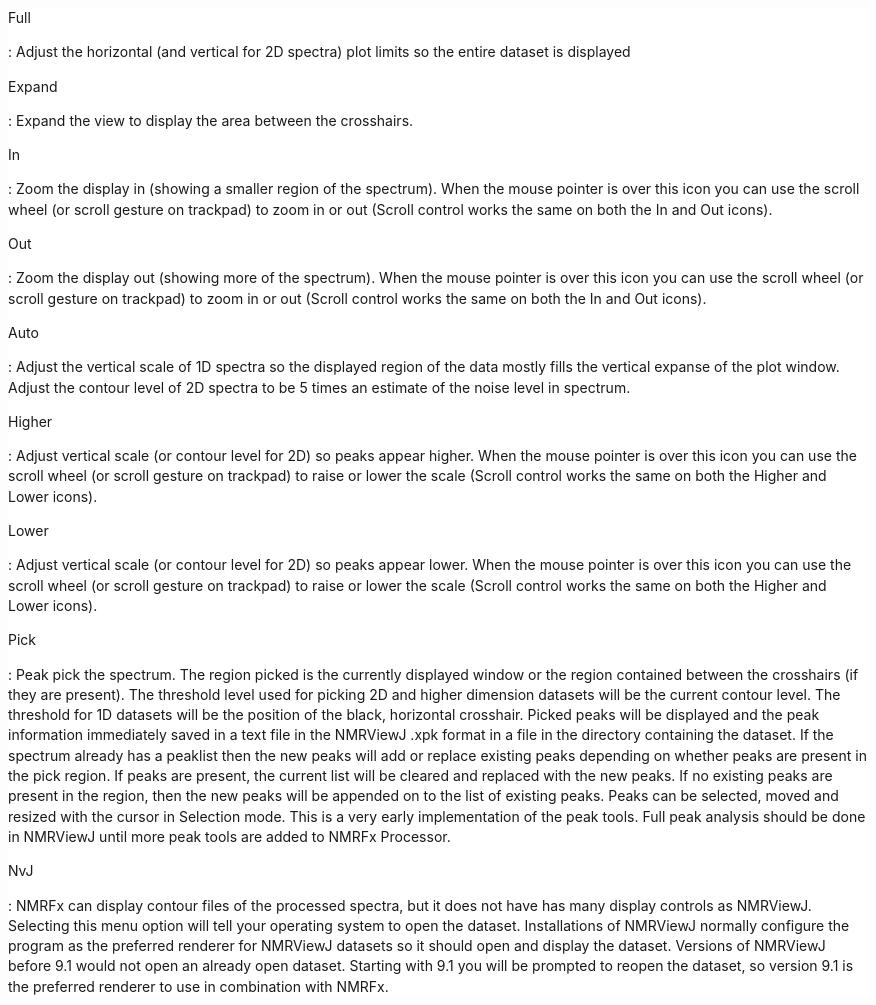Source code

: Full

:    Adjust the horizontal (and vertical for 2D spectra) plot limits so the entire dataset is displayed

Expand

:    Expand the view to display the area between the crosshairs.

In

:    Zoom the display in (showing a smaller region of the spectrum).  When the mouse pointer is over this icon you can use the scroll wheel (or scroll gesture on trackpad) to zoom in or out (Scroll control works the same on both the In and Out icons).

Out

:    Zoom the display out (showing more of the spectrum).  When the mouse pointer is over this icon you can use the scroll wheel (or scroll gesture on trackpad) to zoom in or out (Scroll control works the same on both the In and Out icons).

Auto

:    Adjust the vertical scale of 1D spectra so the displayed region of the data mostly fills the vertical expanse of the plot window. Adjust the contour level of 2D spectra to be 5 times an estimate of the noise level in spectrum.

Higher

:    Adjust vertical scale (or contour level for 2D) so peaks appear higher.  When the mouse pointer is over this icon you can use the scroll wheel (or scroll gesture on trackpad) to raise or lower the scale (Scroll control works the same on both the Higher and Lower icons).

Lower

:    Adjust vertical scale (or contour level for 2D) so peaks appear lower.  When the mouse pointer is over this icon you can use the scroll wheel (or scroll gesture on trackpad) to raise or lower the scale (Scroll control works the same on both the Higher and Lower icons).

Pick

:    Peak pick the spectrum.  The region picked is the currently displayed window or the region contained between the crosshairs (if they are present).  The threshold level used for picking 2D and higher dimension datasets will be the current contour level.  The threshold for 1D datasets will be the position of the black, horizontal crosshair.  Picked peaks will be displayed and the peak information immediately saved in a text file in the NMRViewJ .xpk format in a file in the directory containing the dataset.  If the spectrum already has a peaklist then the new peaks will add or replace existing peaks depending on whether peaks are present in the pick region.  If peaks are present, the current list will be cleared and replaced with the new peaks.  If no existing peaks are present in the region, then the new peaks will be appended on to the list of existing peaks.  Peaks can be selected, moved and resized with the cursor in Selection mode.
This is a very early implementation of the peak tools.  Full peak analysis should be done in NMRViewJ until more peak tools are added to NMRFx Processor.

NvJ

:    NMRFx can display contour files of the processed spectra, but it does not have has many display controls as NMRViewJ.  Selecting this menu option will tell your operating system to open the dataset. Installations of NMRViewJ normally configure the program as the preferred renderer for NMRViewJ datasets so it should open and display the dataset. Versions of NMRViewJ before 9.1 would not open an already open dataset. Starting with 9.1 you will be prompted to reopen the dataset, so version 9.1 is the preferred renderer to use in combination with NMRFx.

-=-=-=-=-

**Problem requirements:**
Filter the data down to the lines that contain the string "will", and copy them.

**Output below:**
:    Peak pick the spectrum.  The region picked is the currently displayed window or the region contained between the crosshairs (if they are present).  The threshold level used for picking 2D and higher dimension datasets will be the current contour level.  The threshold for 1D datasets will be the position of the black, horizontal crosshair.  Picked peaks will be displayed and the peak information immediately saved in a text file in the NMRViewJ .xpk format in a file in the directory containing the dataset.  If the spectrum already has a peaklist then the new peaks will add or replace existing peaks depending on whether peaks are present in the pick region.  If peaks are present, the current list will be cleared and replaced with the new peaks.  If no existing peaks are present in the region, then the new peaks will be appended on to the list of existing peaks.  Peaks can be selected, moved and resized with the cursor in Selection mode.
:    NMRFx can display contour files of the processed spectra, but it does not have has many display controls as NMRViewJ.  Selecting this menu option will tell your operating system to open the dataset. Installations of NMRViewJ normally configure the program as the preferred renderer for NMRViewJ datasets so it should open and display the dataset. Versions of NMRViewJ before 9.1 would not open an already open dataset. Starting with 9.1 you will be prompted to reopen the dataset, so version 9.1 is the preferred renderer to use in combination with NMRFx.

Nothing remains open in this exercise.